At the Meadows, Kroner and Paul sneak off to have a meeting with the most powerful man at the company, Doctor Gelhorne. Gelhorne says there’s a group called the Ghost Shirt Society that wants to dismantle the country’s use of machinery, effectively challenging everything the company stands for. Lasher and Finnerty belong to this society, and since Paul knows them, Gelhorne and Kroner want him to infiltrate the group as an informer. To make this believable, they’ll have to fire him; they’ve even started circulating rumors that he’s a “saboteur.” Paul tries to quit when they tell him this, but they think he’s just playing along with the plan.
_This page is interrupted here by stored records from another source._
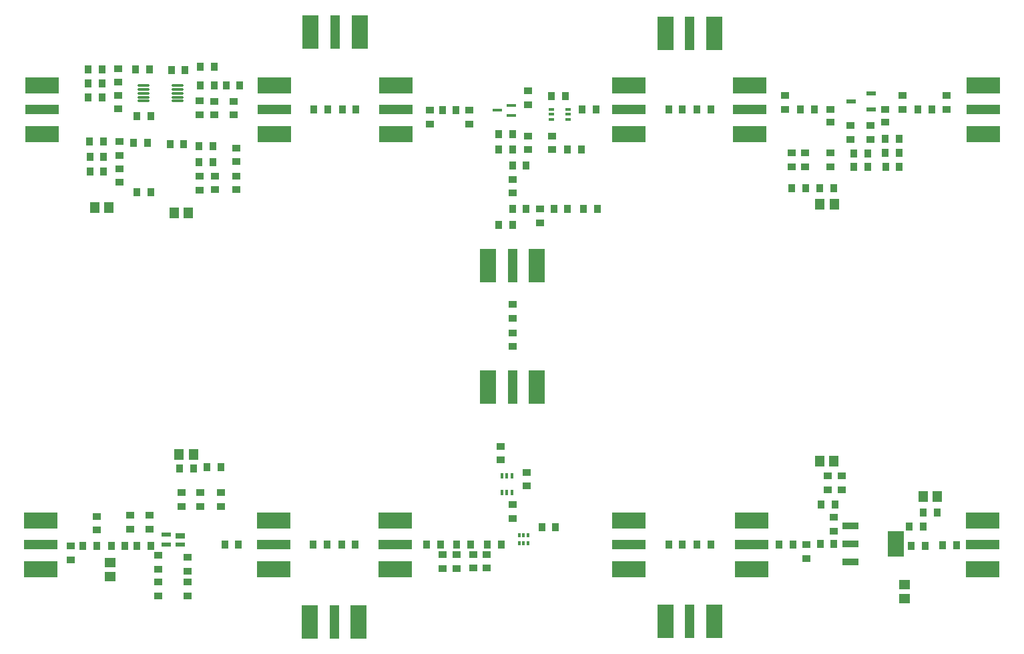
<source format=gtp>
G04*
G04 #@! TF.GenerationSoftware,Altium Limited,Altium Designer,21.4.1 (30)*
G04*
G04 Layer_Color=8421504*
%FSLAX25Y25*%
%MOIN*%
G70*
G04*
G04 #@! TF.SameCoordinates,4F7A37CA-CC0D-4B0B-ADC5-D258E3024ECD*
G04*
G04*
G04 #@! TF.FilePolarity,Positive*
G04*
G01*
G75*
%ADD18R,0.03937X0.03543*%
%ADD19R,0.03543X0.03937*%
%ADD20R,0.16535X0.04724*%
%ADD21R,0.16535X0.07874*%
%ADD22R,0.08268X0.03543*%
%ADD23R,0.08268X0.12598*%
%ADD24R,0.05512X0.04724*%
%ADD25R,0.04724X0.05512*%
%ADD26R,0.03100X0.01400*%
%ADD27R,0.04724X0.16535*%
%ADD28R,0.07874X0.16535*%
G04:AMPARAMS|DCode=29|XSize=57.87mil|YSize=11.02mil|CornerRadius=1.38mil|HoleSize=0mil|Usage=FLASHONLY|Rotation=180.000|XOffset=0mil|YOffset=0mil|HoleType=Round|Shape=RoundedRectangle|*
%AMROUNDEDRECTD29*
21,1,0.05787,0.00827,0,0,180.0*
21,1,0.05512,0.01102,0,0,180.0*
1,1,0.00276,-0.02756,0.00413*
1,1,0.00276,0.02756,0.00413*
1,1,0.00276,0.02756,-0.00413*
1,1,0.00276,-0.02756,-0.00413*
%
%ADD29ROUNDEDRECTD29*%
%ADD30R,0.01400X0.03100*%
%ADD31R,0.01200X0.02000*%
%ADD32R,0.04500X0.01800*%
%ADD33R,0.04528X0.02362*%
%ADD34R,0.04528X0.01968*%
%ADD35R,0.04528X0.03150*%
%ADD36R,0.04016X0.03504*%
D18*
X392126Y-77461D02*
D03*
Y-70571D02*
D03*
X403543Y-238681D02*
D03*
Y-231791D02*
D03*
X406496Y-259350D02*
D03*
Y-252461D02*
D03*
X38386Y-251969D02*
D03*
Y-258858D02*
D03*
X265748Y-62008D02*
D03*
Y-68898D02*
D03*
X246063Y-160335D02*
D03*
Y-167224D02*
D03*
X259842Y-98425D02*
D03*
Y-105315D02*
D03*
X100394Y-246949D02*
D03*
Y-240059D02*
D03*
X25591Y-273622D02*
D03*
Y-266732D02*
D03*
X246063Y-153051D02*
D03*
Y-146161D02*
D03*
X83858Y-284744D02*
D03*
Y-291634D02*
D03*
X80709Y-240256D02*
D03*
Y-247146D02*
D03*
X55118Y-258366D02*
D03*
Y-251476D02*
D03*
X64961D02*
D03*
Y-258366D02*
D03*
X410433Y-231791D02*
D03*
Y-238681D02*
D03*
X404724Y-77461D02*
D03*
Y-70571D02*
D03*
X97146Y-44685D02*
D03*
Y-51575D02*
D03*
X89961Y-51476D02*
D03*
Y-44587D02*
D03*
X49311Y-48524D02*
D03*
Y-41634D02*
D03*
X49902Y-71653D02*
D03*
Y-64764D02*
D03*
X108169Y-74902D02*
D03*
Y-68012D02*
D03*
X49213Y-35236D02*
D03*
Y-28346D02*
D03*
X49803Y-85236D02*
D03*
Y-78347D02*
D03*
X89764Y-88976D02*
D03*
Y-82087D02*
D03*
X97539Y-81988D02*
D03*
Y-88878D02*
D03*
X233071Y-270965D02*
D03*
Y-277854D02*
D03*
X218165Y-271122D02*
D03*
Y-278012D02*
D03*
X83858Y-272441D02*
D03*
Y-279331D02*
D03*
X253937Y-46457D02*
D03*
Y-39567D02*
D03*
Y-68898D02*
D03*
Y-62008D02*
D03*
X246063Y-83661D02*
D03*
Y-90551D02*
D03*
X108169Y-81988D02*
D03*
Y-88878D02*
D03*
X106791Y-44685D02*
D03*
Y-51575D02*
D03*
X240158Y-217028D02*
D03*
Y-223917D02*
D03*
X246063Y-246161D02*
D03*
X246063Y-253051D02*
D03*
X253150Y-230020D02*
D03*
Y-236910D02*
D03*
X226378Y-270965D02*
D03*
Y-277854D02*
D03*
X211165Y-271122D02*
D03*
Y-278012D02*
D03*
X462992Y-48819D02*
D03*
Y-41929D02*
D03*
X382283Y-48720D02*
D03*
Y-41831D02*
D03*
X440945Y-48819D02*
D03*
Y-41929D02*
D03*
X424803Y-63681D02*
D03*
Y-56791D02*
D03*
X414961Y-63681D02*
D03*
Y-56791D02*
D03*
X385433Y-70571D02*
D03*
Y-77461D02*
D03*
X392717Y-266240D02*
D03*
Y-273130D02*
D03*
X69291Y-284744D02*
D03*
Y-291634D02*
D03*
Y-271457D02*
D03*
Y-278346D02*
D03*
X90059Y-240059D02*
D03*
Y-246949D02*
D03*
X204724Y-49213D02*
D03*
Y-56102D02*
D03*
X224410Y-49213D02*
D03*
Y-56102D02*
D03*
D19*
X423524Y-77559D02*
D03*
X416634D02*
D03*
X399705Y-265748D02*
D03*
X406595D02*
D03*
X460925Y-266339D02*
D03*
X467815D02*
D03*
X452067Y-266929D02*
D03*
X445177D02*
D03*
X451083Y-257087D02*
D03*
X444193D02*
D03*
X379232Y-266142D02*
D03*
X386122D02*
D03*
X451279Y-250000D02*
D03*
X458169D02*
D03*
X266732Y-98425D02*
D03*
X273622D02*
D03*
X287795Y-48819D02*
D03*
X280906D02*
D03*
X239173Y-106299D02*
D03*
X246063D02*
D03*
X252953Y-98425D02*
D03*
X246063D02*
D03*
X338287Y-266142D02*
D03*
X345177D02*
D03*
X324114D02*
D03*
X331004D02*
D03*
X79823Y-227953D02*
D03*
X86713D02*
D03*
X38386Y-266732D02*
D03*
X31496D02*
D03*
X338287Y-48819D02*
D03*
X345177D02*
D03*
X324114D02*
D03*
X331004D02*
D03*
X160728Y-266142D02*
D03*
X167618D02*
D03*
X146555D02*
D03*
X153445D02*
D03*
X168012Y-48819D02*
D03*
X161122D02*
D03*
X153839D02*
D03*
X146949D02*
D03*
X100492Y-227559D02*
D03*
X93602D02*
D03*
X416634Y-70866D02*
D03*
X423524D02*
D03*
X439272Y-77559D02*
D03*
X432382D02*
D03*
X392421Y-88189D02*
D03*
X385531D02*
D03*
X260728Y-257480D02*
D03*
X267618D02*
D03*
X41236Y-42638D02*
D03*
X34347D02*
D03*
X56890Y-65354D02*
D03*
X63779D02*
D03*
X89468Y-75098D02*
D03*
X96358D02*
D03*
X57973Y-28642D02*
D03*
X64862D02*
D03*
X90158Y-36614D02*
D03*
X97047D02*
D03*
X103051D02*
D03*
X109941D02*
D03*
X41929Y-79626D02*
D03*
X35039D02*
D03*
X52658Y-266732D02*
D03*
X45768D02*
D03*
X211122Y-49213D02*
D03*
X218012D02*
D03*
X239173Y-61024D02*
D03*
X246063D02*
D03*
X252953Y-76772D02*
D03*
X246063D02*
D03*
X82579Y-29035D02*
D03*
X75689D02*
D03*
X58465Y-90256D02*
D03*
X65354D02*
D03*
X58563Y-52067D02*
D03*
X65453D02*
D03*
X81988Y-66240D02*
D03*
X75098D02*
D03*
X41831Y-64665D02*
D03*
X34941D02*
D03*
X41236Y-28638D02*
D03*
X34347D02*
D03*
X41929Y-72342D02*
D03*
X35039D02*
D03*
X89567Y-67224D02*
D03*
X96457D02*
D03*
X41236Y-35638D02*
D03*
X34347D02*
D03*
X90256Y-27461D02*
D03*
X97146D02*
D03*
X240453Y-266142D02*
D03*
X233563D02*
D03*
X225098D02*
D03*
X218209D02*
D03*
X210138D02*
D03*
X203248D02*
D03*
X448524Y-48819D02*
D03*
X455413D02*
D03*
X389862D02*
D03*
X396752D02*
D03*
X432283Y-70472D02*
D03*
X439173D02*
D03*
X432283Y-63386D02*
D03*
X439173D02*
D03*
X406496Y-88189D02*
D03*
X399606D02*
D03*
X407087Y-246063D02*
D03*
X400197D02*
D03*
X102461Y-266142D02*
D03*
X109350D02*
D03*
X58563Y-266732D02*
D03*
X65453D02*
D03*
X281496Y-98425D02*
D03*
X288386D02*
D03*
X280512Y-68898D02*
D03*
X273622D02*
D03*
X239173D02*
D03*
X246063D02*
D03*
X265485Y-42094D02*
D03*
X272375D02*
D03*
D20*
X126772Y-266142D02*
D03*
X11024Y-48819D02*
D03*
X127165D02*
D03*
X10630Y-266142D02*
D03*
X304331Y-48819D02*
D03*
X480709Y-266142D02*
D03*
X364567Y-48819D02*
D03*
X304331Y-266142D02*
D03*
X365354D02*
D03*
X481102Y-48819D02*
D03*
X187402Y-266142D02*
D03*
X187795Y-48819D02*
D03*
D21*
X126772Y-278346D02*
D03*
Y-253937D02*
D03*
X11024Y-36614D02*
D03*
Y-61024D02*
D03*
X127165D02*
D03*
Y-36614D02*
D03*
X10630Y-278346D02*
D03*
Y-253937D02*
D03*
X304331Y-36614D02*
D03*
Y-61024D02*
D03*
X480709Y-253937D02*
D03*
Y-278346D02*
D03*
X364567Y-61024D02*
D03*
Y-36614D02*
D03*
X304331Y-253937D02*
D03*
Y-278346D02*
D03*
X365354D02*
D03*
Y-253937D02*
D03*
X481102Y-36614D02*
D03*
Y-61024D02*
D03*
X187402Y-278346D02*
D03*
Y-253937D02*
D03*
X187795Y-61024D02*
D03*
Y-36614D02*
D03*
D22*
X414961Y-256693D02*
D03*
Y-265748D02*
D03*
Y-274803D02*
D03*
D23*
X437402Y-265748D02*
D03*
D24*
X441732Y-286024D02*
D03*
Y-293110D02*
D03*
X45276Y-282087D02*
D03*
Y-275000D02*
D03*
D25*
X458268Y-242126D02*
D03*
X451181D02*
D03*
X77165Y-100394D02*
D03*
X84252D02*
D03*
X79626Y-221161D02*
D03*
X86713D02*
D03*
X44587Y-97835D02*
D03*
X37500D02*
D03*
X399606Y-96063D02*
D03*
X406693D02*
D03*
X399410Y-224410D02*
D03*
X406496D02*
D03*
D26*
X265485Y-48622D02*
D03*
Y-51181D02*
D03*
Y-53740D02*
D03*
X273885D02*
D03*
Y-51181D02*
D03*
Y-48622D02*
D03*
D27*
X246063Y-187402D02*
D03*
X334646Y-304331D02*
D03*
X157087Y-304724D02*
D03*
X334646Y-10630D02*
D03*
X157480Y-10236D02*
D03*
X246063Y-126772D02*
D03*
D28*
X258268Y-187402D02*
D03*
X233858D02*
D03*
X322441Y-304331D02*
D03*
X346850D02*
D03*
X144882Y-304724D02*
D03*
X169291D02*
D03*
X322441Y-10630D02*
D03*
X346850D02*
D03*
X145276Y-10236D02*
D03*
X169685D02*
D03*
X258268Y-126772D02*
D03*
X233858D02*
D03*
D29*
X78898Y-44575D02*
D03*
Y-42606D02*
D03*
Y-40638D02*
D03*
Y-38669D02*
D03*
Y-36701D02*
D03*
X61968D02*
D03*
Y-38669D02*
D03*
Y-40638D02*
D03*
Y-42606D02*
D03*
Y-44575D02*
D03*
D30*
X245866Y-240027D02*
D03*
X243307D02*
D03*
X240748D02*
D03*
Y-231627D02*
D03*
X243307D02*
D03*
X245866D02*
D03*
D31*
X249500Y-261567D02*
D03*
X251665D02*
D03*
X253831D02*
D03*
Y-265504D02*
D03*
X251665D02*
D03*
X249500D02*
D03*
D32*
X238626Y-49213D02*
D03*
X245626Y-46654D02*
D03*
Y-51772D02*
D03*
D33*
X415079Y-44882D02*
D03*
X425079Y-40882D02*
D03*
Y-48882D02*
D03*
D34*
X80315Y-266142D02*
D03*
X73032Y-261024D02*
D03*
Y-266142D02*
D03*
D35*
X80315Y-261614D02*
D03*
D36*
X404724Y-48764D02*
D03*
Y-55173D02*
D03*
X432283Y-55228D02*
D03*
Y-48819D02*
D03*
M02*

</source>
They also promise to promote him to manager of the Pittsburgh Works after he completes this assignment.
On his way off the island, Paul sees Anita and Shepherd in a romantic embrace. They’ve been having an affair, but Anita doesn’t feel remorseful. Instead of trying to cover up her infidelity, she accuses Paul of never actually caring for her, and though he refutes this, she doesn’t listen.
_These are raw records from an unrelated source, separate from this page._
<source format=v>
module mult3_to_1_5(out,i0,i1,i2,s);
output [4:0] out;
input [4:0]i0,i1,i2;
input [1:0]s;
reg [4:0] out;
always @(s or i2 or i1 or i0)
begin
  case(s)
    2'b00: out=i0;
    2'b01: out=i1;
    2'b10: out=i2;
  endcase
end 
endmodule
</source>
Back at home, Paul goes for a drink at the bar in Homestead, where the bartender knocks him out by slipping a drug into his whiskey. When he regains consciousness, he’s with Finnerty and Lasher, who tell him about the Ghost Shirt Society and its plan to destroy the country’s machinery. The goal is to restore a sense of purpose to the people who have been replaced by machines. More importantly, Paul will be the face of the revolution. He doesn’t have to do anything, though—his reputation will be enough to help the society recruit members. After agreeing to go along with this plan, Paul attends his first Ghost Shirt Society meeting and learns that the revolution will take place across the entire country, as multiple chapters of the society march against the machines.
Suddenly, police burst into the Ghost Shirt meeting. Paul tries to flee but gets arrested and thrown in jail. However, it’s not long before Kroner and Anita visit him, telling him that he’s done a wonderful job and that he’s getting promoted to Baer’s old job—Baer read a letter by the Ghost Shirt Society and thought it made some good points, so he left the company. Anita is thrilled and has decided to take Paul back. All Paul needs to do now is talk on the record about Lasher and Finnerty’s plans. But he refuses, choosing instead to stand trial as the head of the Ghost Shirt Society.
The Ghost Shirts begin their revolt during one of Paul’s court hearings, ultimately managing to break him free. They carry him into the chaos of the streets, where revolutionaries are busy destroying machines and upending the entire social order. They completely overtake Ilium, but the movement isn’t as successful in other cities throughout the country.
That evening, Paul and Finnerty survey the damage, which quickly got out of hand because the Ghost Shirts were too excited about breaking things. As the entire city shudders with the sound of far-off explosions, the police announce over loudspeakers that Ilium will be cut off from the rest of the country if the leaders of the movement—Paul, Lasher, Finnerty, and a professor named von Neumann—don’t turn themselves in. At first, Lasher and the others like the idea of living without machines, thinking of it as a way to demonstrate to the world that such a thing is possible. But when they see their fellow Ghost Shirts excitedly foraging through the broken machinery and trying to make it work again (seemingly just for the thrill of it), they realize that their little isolated society will inevitably rebuild itself, since it’s human nature to build, tinker, and work toward progress. With this in mind, they turn themselves in, feeling proud that they at least tried to upend an unjust system.